Expanding on this last point, he says that “it is probable that the
Semitic Gospel of Peter was translated into Greek, perhaps with some
adaptations by Mark, in Rome, at the latest around the year 63; it is
our second Gospel which has preserved the name of the translator,
instead of that of the author.”
As he wrote
The Birth of the Synoptics, Carmignac suspected
his “scientific arguments [would] prove reassuring to Christians and
[would] attract the attention and interest of non-believers. But they
overturn theories presently in vogue and therefore they will be fiercely
criticized.” They will also be, with Carmignac’s death, fiercely
ignored.
But not forever. Truly honest scholars will have to grapple with what
Carmignac has come up with. Others will continue where he left off. It
may be, a few decades from now, that the “assured results of modern
biblical scholarship” will look quite different from what we have been
told to accept as gospel truth.
— Karl Keating
Luke 1:68-79
New International Version (NIV)
“Praise be to the Lord, the God of Israel,
because he has come to his people and redeemed them.
He has raised up a horn
[a] of salvation for us
in the house of his servant David
(as he said through his holy prophets of long ago),
salvation from our enemies
and from the hand of all who hate us—
to show mercy to our ancestors
and to remember his holy covenant,
the oath he swore to our father Abraham:
to rescue us from the hand of our enemies,
and to enable us to serve him without fear
in holiness and righteousness before him all our days.
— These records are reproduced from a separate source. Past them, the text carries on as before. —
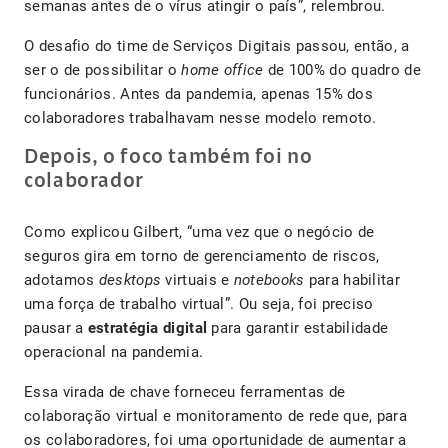
semanas antes de o vírus atingir o país”, relembrou.
O desafio do time de Serviços Digitais passou, então, a
ser o de possibilitar o
home office
de 100% do quadro de
funcionários. Antes da pandemia, apenas 15% dos
colaboradores trabalhavam nesse modelo remoto.
Depois, o foco também foi no
colaborador
Como explicou Gilbert, “uma vez que o negócio de
seguros gira em torno de gerenciamento de riscos,
adotamos
desktops
virtuais e
notebooks
para habilitar
uma força de trabalho virtual”. Ou seja, foi preciso
pausar a
estratégia digital
para garantir estabilidade
operacional na pandemia.
Essa virada de chave forneceu ferramentas de
colaboração virtual e monitoramento de rede que, para
os colaboradores, foi uma oportunidade de aumentar a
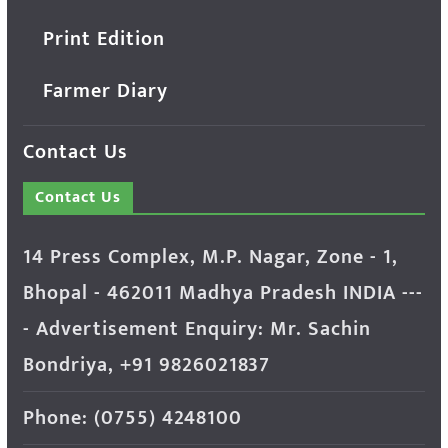
Print Edition
Farmer Diary
Contact Us
Contact Us
14 Press Complex, M.P. Nagar, Zone - 1,
Bhopal - 462011 Madhya Pradesh INDIA ---
- Advertisement Enquiry: Mr. Sachin
Bondriya, +91 9826021837
Phone: (0755) 4248100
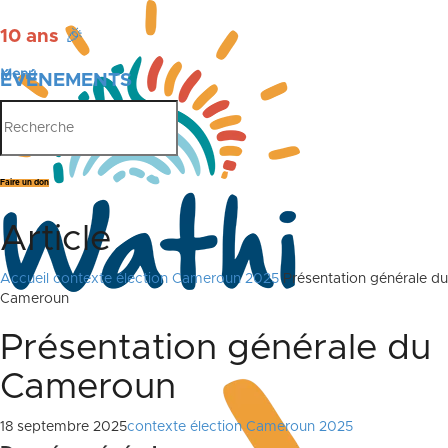
10 ans
🎉
Menu
ÉVÉNEMENTS
PUBLICATIONS
Faire un don
Article
Accueil
contexte élection Cameroun 2025
Présentation générale du
Cameroun
Présentation générale du
Cameroun
18 septembre 2025
contexte élection Cameroun 2025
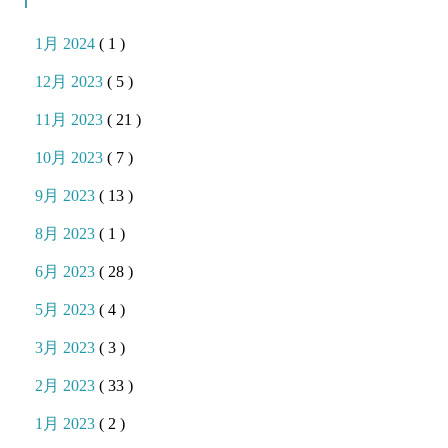
1月 2024
( 1 )
12月 2023
( 5 )
11月 2023
( 21 )
10月 2023
( 7 )
9月 2023
( 13 )
8月 2023
( 1 )
6月 2023
( 28 )
5月 2023
( 4 )
3月 2023
( 3 )
2月 2023
( 33 )
1月 2023
( 2 )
And you, my child, will be called a prophet of the Most High;
for you will go on before the Lord to prepare the way for him,
to give his people the knowledge of salvation
through the forgiveness of their sins,
because of the tender mercy of our God,
by which the rising sun will come to us from heaven
to shine on those living in darkness
and in the shadow of death,
to guide our feet into the path of peace.”